**Job item**
Copy all of the items below line for line, without any changes, and omit the pictures from your answer.

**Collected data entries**
========

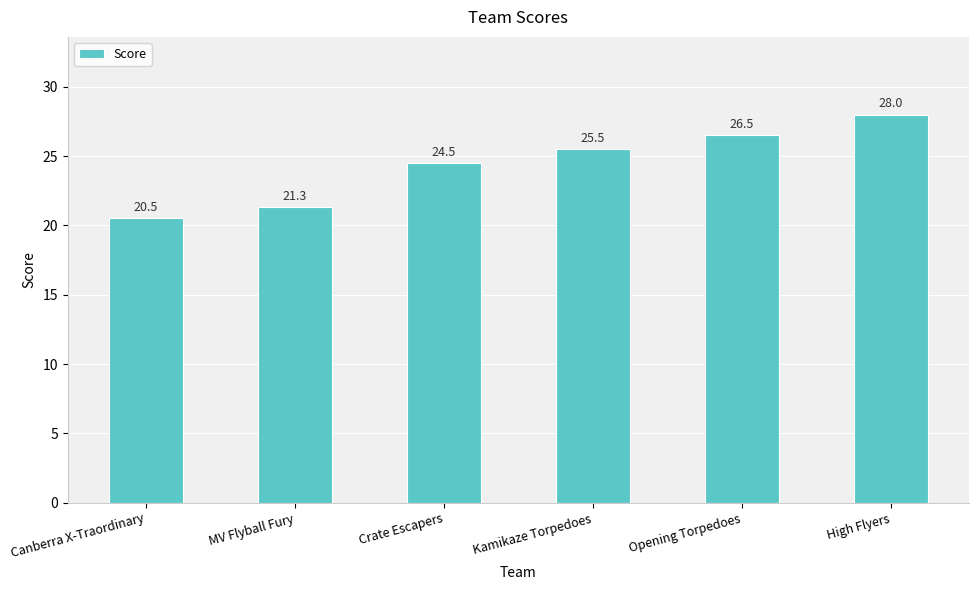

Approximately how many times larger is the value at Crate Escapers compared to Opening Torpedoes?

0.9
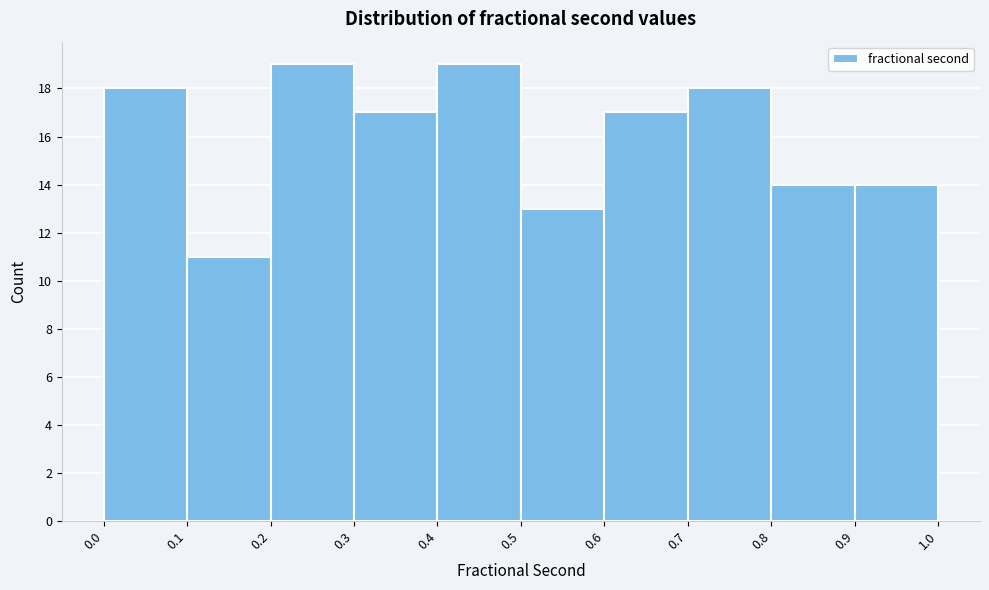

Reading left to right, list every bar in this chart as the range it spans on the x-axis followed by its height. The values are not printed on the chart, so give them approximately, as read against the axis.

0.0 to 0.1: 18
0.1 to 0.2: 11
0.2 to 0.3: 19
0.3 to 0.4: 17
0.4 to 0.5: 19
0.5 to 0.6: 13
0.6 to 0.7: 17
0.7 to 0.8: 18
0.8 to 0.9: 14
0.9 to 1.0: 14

========

**Solution to the exercise**
Approximately how many times larger is the value at Crate Escapers compared to Opening Torpedoes?

0.9

Reading left to right, list every bar in this chart as the range it spans on the x-axis followed by its height. The values are not printed on the chart, so give them approximately, as read against the axis.

0.0 to 0.1: 18
0.1 to 0.2: 11
0.2 to 0.3: 19
0.3 to 0.4: 17
0.4 to 0.5: 19
0.5 to 0.6: 13
0.6 to 0.7: 17
0.7 to 0.8: 18
0.8 to 0.9: 14
0.9 to 1.0: 14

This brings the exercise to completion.